緊張が解けた彼女の表情には疲労が見えた。
「いやぁ思ってた以上に怖いな、岸宮さん....」
「お前生きてたのか....会話に入ってこないから死んだものだと」
岸宮さんがキレてる間一切言葉を発しなかったので、死んだかどこかに逃げたと思っていた廣幸だが一応生きていたらしい。
「神宮寺さんも、一ノ瀬さんも本当にごめんなさい....!私の考えが甘かったです...」
「いや、清水さんは悪くないよ。あの時はああでもしないと解決しなかっただろうし」
「そうだぞ、清水さんは悪くない!」
まるで言葉を真似するぬいぐるみかのように俺に便乗して同じようなことを言う廣幸。
それができるならさっきも俺に加勢してくれよ....
「空露ちゃん、本当はすごく優しくて良い子なんですよ。....まぁあんな事があった後じゃ流石に信じられないとは思いますけど...」
「まぁ、そうだね...」
まぁ清水さんが仲良くしている、というよりかは懐いてるのだからあながち嘘ではないのだろう。

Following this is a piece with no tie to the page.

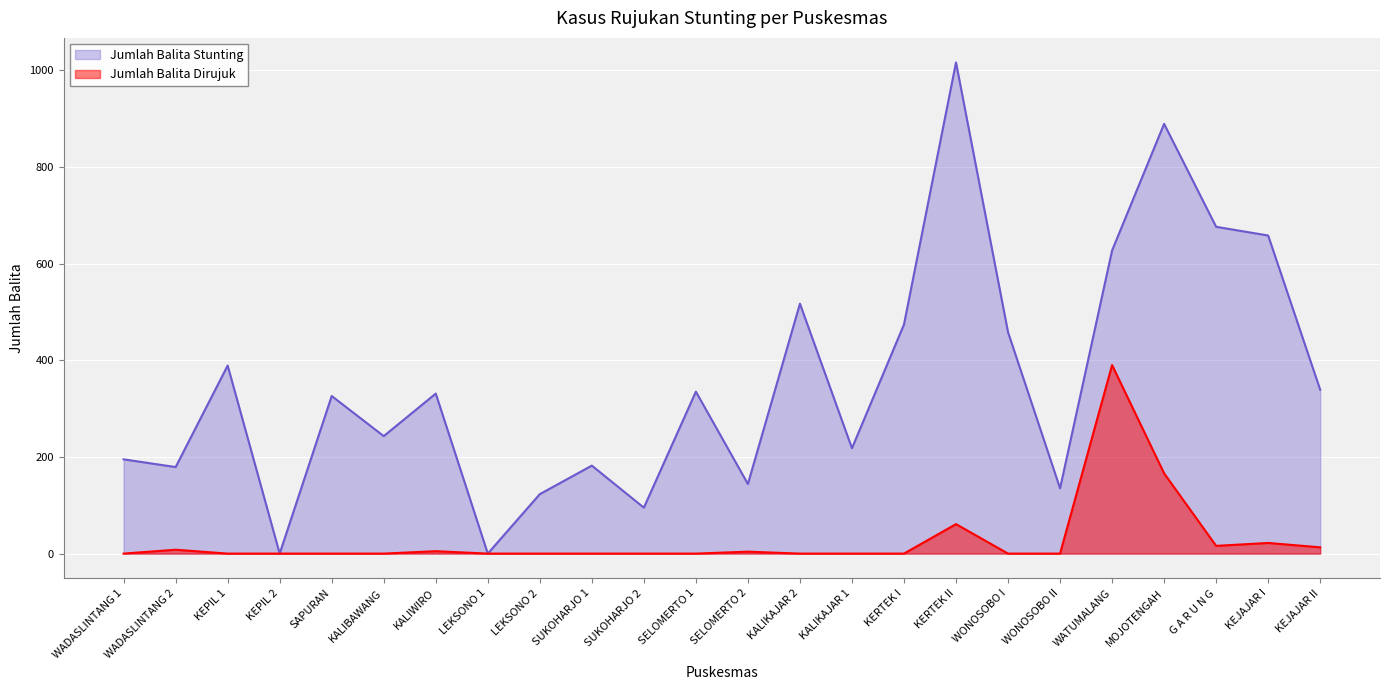

Where is Jumlah Balita Stunting nearest to the value 508?

KALIKAJAR 2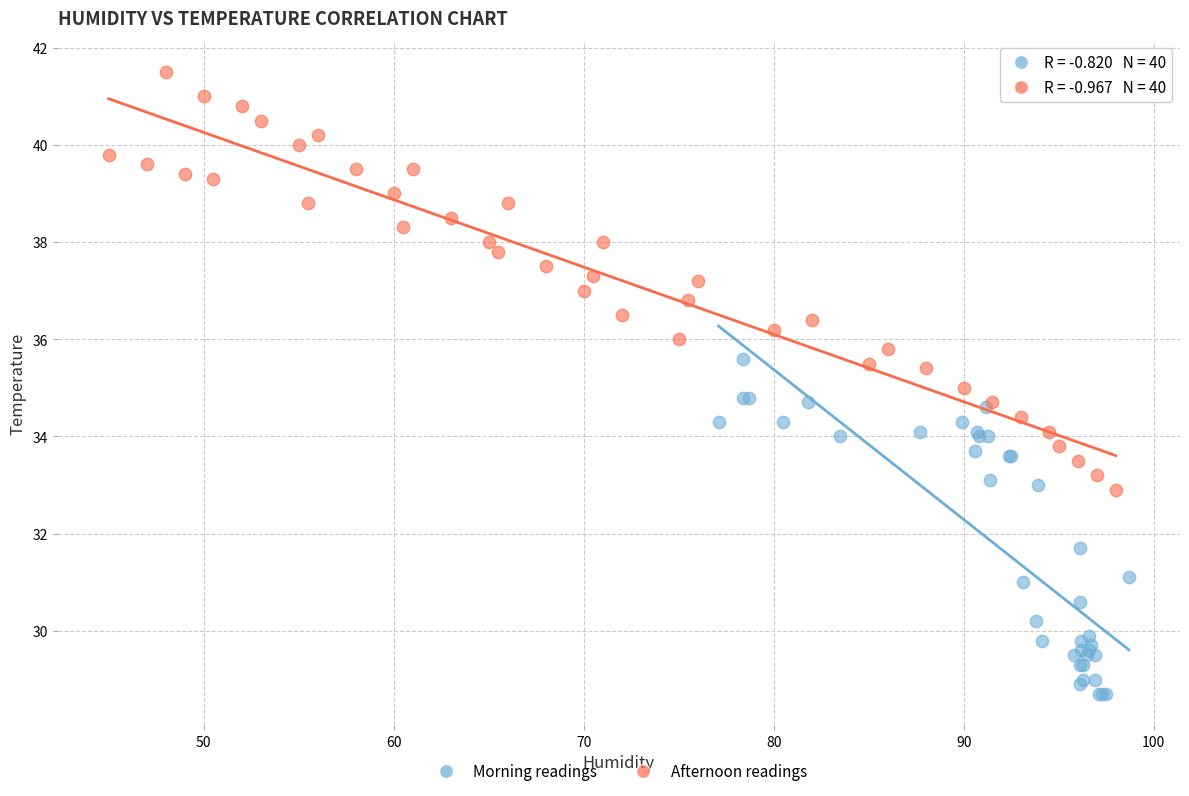

Which series reaches the maximum Y coordinate?

Afternoon readings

ただその優しさは万人に対してではなく、おそらく人を選ぶ訳で。
「と、とりあえずどうにか当日までには説得して見せますから!あと皆さんに絶対謝らせます!」
当日どうにか参加させられたとして、どうにかなるものなのだろうか....
何にせよとりあえずはこの4人でどうにかするしかない。
「まぁ考えててもしょうがないしな。とりあえず俺はお前には負けねぇからな!柊!」
「いや別にチーム内での勝ち負けとかはないよ....」
ここ最近不安になることばかりだが、どうにかなる事を祈るしかない。